#### Available data
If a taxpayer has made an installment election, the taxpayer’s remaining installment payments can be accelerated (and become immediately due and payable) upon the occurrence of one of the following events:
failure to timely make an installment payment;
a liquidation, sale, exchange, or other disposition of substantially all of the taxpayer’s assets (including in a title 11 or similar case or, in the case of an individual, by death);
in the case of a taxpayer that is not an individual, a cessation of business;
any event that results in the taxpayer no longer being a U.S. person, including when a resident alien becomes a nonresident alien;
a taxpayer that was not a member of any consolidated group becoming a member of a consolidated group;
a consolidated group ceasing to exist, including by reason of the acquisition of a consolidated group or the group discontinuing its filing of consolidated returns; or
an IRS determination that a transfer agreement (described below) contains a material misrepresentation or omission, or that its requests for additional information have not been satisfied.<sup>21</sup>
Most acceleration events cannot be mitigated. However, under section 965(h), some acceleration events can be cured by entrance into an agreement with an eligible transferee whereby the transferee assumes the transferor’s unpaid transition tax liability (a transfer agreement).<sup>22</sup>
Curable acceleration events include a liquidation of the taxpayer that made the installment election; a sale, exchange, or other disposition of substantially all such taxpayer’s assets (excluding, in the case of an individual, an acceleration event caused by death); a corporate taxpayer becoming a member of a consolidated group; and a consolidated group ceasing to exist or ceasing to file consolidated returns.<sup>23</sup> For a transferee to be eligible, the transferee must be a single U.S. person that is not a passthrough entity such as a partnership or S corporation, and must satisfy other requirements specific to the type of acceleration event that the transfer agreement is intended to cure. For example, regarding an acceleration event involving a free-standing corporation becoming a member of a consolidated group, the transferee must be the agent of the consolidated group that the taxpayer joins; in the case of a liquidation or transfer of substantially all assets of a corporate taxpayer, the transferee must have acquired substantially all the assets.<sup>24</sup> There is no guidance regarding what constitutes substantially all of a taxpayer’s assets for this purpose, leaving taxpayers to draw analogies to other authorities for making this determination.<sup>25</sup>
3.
########
* Description of the task: Give every entry once more, exactly as it reads.

* Response to this exercise:
If a taxpayer has made an installment election, the taxpayer’s remaining installment payments can be accelerated (and become immediately due and payable) upon the occurrence of one of the following events:
failure to timely make an installment payment;
a liquidation, sale, exchange, or other disposition of substantially all of the taxpayer’s assets (including in a title 11 or similar case or, in the case of an individual, by death);
in the case of a taxpayer that is not an individual, a cessation of business;
any event that results in the taxpayer no longer being a U.S. person, including when a resident alien becomes a nonresident alien;
a taxpayer that was not a member of any consolidated group becoming a member of a consolidated group;
a consolidated group ceasing to exist, including by reason of the acquisition of a consolidated group or the group discontinuing its filing of consolidated returns; or
an IRS determination that a transfer agreement (described below) contains a material misrepresentation or omission, or that its requests for additional information have not been satisfied.<sup>21</sup>
Most acceleration events cannot be mitigated. However, under section 965(h), some acceleration events can be cured by entrance into an agreement with an eligible transferee whereby the transferee assumes the transferor’s unpaid transition tax liability (a transfer agreement).<sup>22</sup>
Curable acceleration events include a liquidation of the taxpayer that made the installment election; a sale, exchange, or other disposition of substantially all such taxpayer’s assets (excluding, in the case of an individual, an acceleration event caused by death); a corporate taxpayer becoming a member of a consolidated group; and a consolidated group ceasing to exist or ceasing to file consolidated returns.<sup>23</sup> For a transferee to be eligible, the transferee must be a single U.S. person that is not a passthrough entity such as a partnership or S corporation, and must satisfy other requirements specific to the type of acceleration event that the transfer agreement is intended to cure. For example, regarding an acceleration event involving a free-standing corporation becoming a member of a consolidated group, the transferee must be the agent of the consolidated group that the taxpayer joins; in the case of a liquidation or transfer of substantially all assets of a corporate taxpayer, the transferee must have acquired substantially all the assets.<sup>24</sup> There is no guidance regarding what constitutes substantially all of a taxpayer’s assets for this purpose, leaving taxpayers to draw analogies to other authorities for making this determination.<sup>25</sup>
3.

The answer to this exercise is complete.